The First Brigade of the Libya Shield Force, one of the most prominent militia brigades in a quasi-official status with the Ministry of Defense, was involved on Saturday in a shooting that left at least 31 people dead when protests calling for the brigade’s dismantlement turned violent. It should be pointed out that despite having been nominally under direct control of the Ministry of Armed Forces Chief of Staff General Yousef Mangoush, this brigade and others with the Libya Shield name have never been officially transformed into military units. This sad incident is yet another reminder of the dangers inherent in the claim by a number of brigades and former revolutionary fighters that public security needs are best served by self-appointed protectors of the revolution, rather than official government institutions.
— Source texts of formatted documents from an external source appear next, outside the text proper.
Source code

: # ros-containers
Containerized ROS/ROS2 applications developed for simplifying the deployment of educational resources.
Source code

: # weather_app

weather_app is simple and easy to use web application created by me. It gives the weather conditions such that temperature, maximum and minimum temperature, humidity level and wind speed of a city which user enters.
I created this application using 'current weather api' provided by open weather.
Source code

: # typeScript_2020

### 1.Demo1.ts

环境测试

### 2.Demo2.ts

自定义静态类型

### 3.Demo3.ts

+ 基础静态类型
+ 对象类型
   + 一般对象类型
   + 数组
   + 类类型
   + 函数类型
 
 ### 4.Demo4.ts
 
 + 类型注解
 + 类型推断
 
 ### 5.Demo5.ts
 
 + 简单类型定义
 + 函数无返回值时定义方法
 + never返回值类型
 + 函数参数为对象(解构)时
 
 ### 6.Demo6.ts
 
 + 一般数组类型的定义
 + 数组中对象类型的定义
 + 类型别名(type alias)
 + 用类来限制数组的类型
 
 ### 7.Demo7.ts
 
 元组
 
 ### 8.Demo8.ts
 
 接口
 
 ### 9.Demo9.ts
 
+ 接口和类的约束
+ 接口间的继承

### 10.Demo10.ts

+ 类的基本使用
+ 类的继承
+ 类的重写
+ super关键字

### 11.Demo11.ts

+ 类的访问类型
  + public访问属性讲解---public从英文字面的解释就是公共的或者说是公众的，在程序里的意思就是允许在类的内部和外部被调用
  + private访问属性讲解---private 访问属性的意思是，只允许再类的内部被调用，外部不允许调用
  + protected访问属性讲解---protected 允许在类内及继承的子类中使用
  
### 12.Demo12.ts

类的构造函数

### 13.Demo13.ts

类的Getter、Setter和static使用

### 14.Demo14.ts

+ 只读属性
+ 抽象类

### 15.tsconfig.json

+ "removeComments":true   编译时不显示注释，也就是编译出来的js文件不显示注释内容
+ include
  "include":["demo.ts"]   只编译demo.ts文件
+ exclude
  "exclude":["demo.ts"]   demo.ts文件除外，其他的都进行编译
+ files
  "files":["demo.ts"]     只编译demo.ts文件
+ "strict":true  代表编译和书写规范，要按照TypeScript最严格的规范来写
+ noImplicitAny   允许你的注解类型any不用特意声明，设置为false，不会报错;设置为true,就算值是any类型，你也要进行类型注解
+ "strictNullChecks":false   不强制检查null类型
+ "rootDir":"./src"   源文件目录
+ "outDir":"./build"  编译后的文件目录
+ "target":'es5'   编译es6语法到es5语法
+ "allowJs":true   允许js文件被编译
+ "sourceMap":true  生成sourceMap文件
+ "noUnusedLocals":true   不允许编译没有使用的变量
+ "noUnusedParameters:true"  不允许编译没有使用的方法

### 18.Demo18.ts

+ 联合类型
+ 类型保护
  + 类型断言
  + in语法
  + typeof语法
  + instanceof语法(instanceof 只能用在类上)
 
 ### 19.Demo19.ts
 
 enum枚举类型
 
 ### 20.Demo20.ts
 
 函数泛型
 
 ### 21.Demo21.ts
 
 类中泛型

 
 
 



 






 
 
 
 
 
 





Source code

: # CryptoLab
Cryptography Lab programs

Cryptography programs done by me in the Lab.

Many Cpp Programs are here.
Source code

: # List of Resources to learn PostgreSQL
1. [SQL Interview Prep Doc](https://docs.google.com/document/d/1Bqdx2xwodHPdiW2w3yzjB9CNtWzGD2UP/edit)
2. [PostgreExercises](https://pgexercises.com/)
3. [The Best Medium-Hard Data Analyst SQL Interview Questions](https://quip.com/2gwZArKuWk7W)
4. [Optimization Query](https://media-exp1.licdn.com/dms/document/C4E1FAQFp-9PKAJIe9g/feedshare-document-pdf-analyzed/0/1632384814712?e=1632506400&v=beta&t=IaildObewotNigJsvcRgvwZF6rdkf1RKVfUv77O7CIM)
As the Christian Science Monitor wrote of Libya Shield Force Commander Wisam Ben Hamid back in October 2012:
‘For Ben Hamid, the LSF retains a grassroots legitimacy that national institutions currently lack. While Libya’s national police and army predate last year’s revolution, and served Qaddafi, LSF brigades have sprung from the fight to change the country. “The army and police don’t have a relationship with the people,” Ben Hamid says. “We’re of the people.” ‘
This type of mentality arguably led to the April 2013 militia blockades of the Ministries of Foreign Affairs, Justice and other central government entities that prompted the General National Congress to pass a broad political isolation law barring certain levels of former Qadhafi regime officials from future public service. The ministry blockade and their aftermath demonstrated that armed brigades, when sufficiently motivated, have the power to affect the highest levels of government outside legitimate democratic processes, while the elected government does not have sufficient trained forces to counter these armed groups.
Perhaps the largest question in Libya right now is whether brigades bent on maintaining their own power by resisting dismantlement or official integration into the military or police would overthrow the government at some future point before the as many as 10 years needed to build a viable armed forces. In one possible answer to that billion dinar question, founder of Libya’s Sadeq Institute think tank Anas El Gomati told Al Jazeera’s Inside Story that Libya’s militias are too disorganized to truly create parallel institutions that would overthrow the existing state. In his assessment, “they may wear uniforms but effectively there is no sincere command or control … they are ill-disciplined, in terms of money there are many disputes … and for that reason security is weak at best.” Brigades have so far largely used the threat of force rather than outright attacks, but that could change if Libya’s militia groups representing a wide variety of interests from Islamists to federalists to specific towns or tribes ever decided to cooperate once more in a common purpose to replace a government they deemed illegitimate.